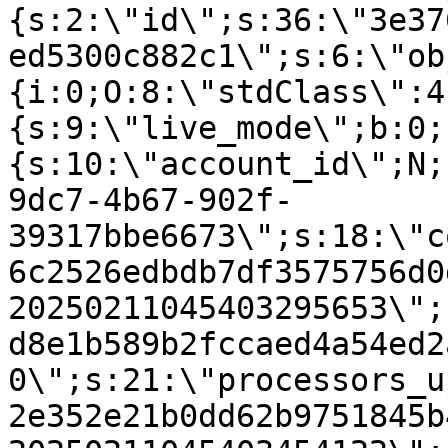
{s:2:\"id\";s:36:\"3e37
ed5300c882c1\";s:6:\"ob
{i:0;O:8:\"stdClass\":4
{s:9:\"live_mode\";b:0;
{s:10:\"account_id\";N;
9dc7-4b67-902f-
39317bbe6673\";s:18:\"c
6c2526edbdb7df3575756d0
20250211045403295653\";
d8e1b589b2fccaed4a54ed2
0\";s:21:\"processors_u
2e352e21b0dd62b9751845b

**Task statement:**
Repeat every line of text read from the data above, character for character, and leave the pictures out of your answer.

**Problem solution:**
{s:2:\"id\";s:36:\"3e37
ed5300c882c1\";s:6:\"ob
{i:0;O:8:\"stdClass\":4
{s:9:\"live_mode\";b:0;
{s:10:\"account_id\";N;
9dc7-4b67-902f-
39317bbe6673\";s:18:\"c
6c2526edbdb7df3575756d0
20250211045403295653\";
d8e1b589b2fccaed4a54ed2
0\";s:21:\"processors_u
2e352e21b0dd62b9751845b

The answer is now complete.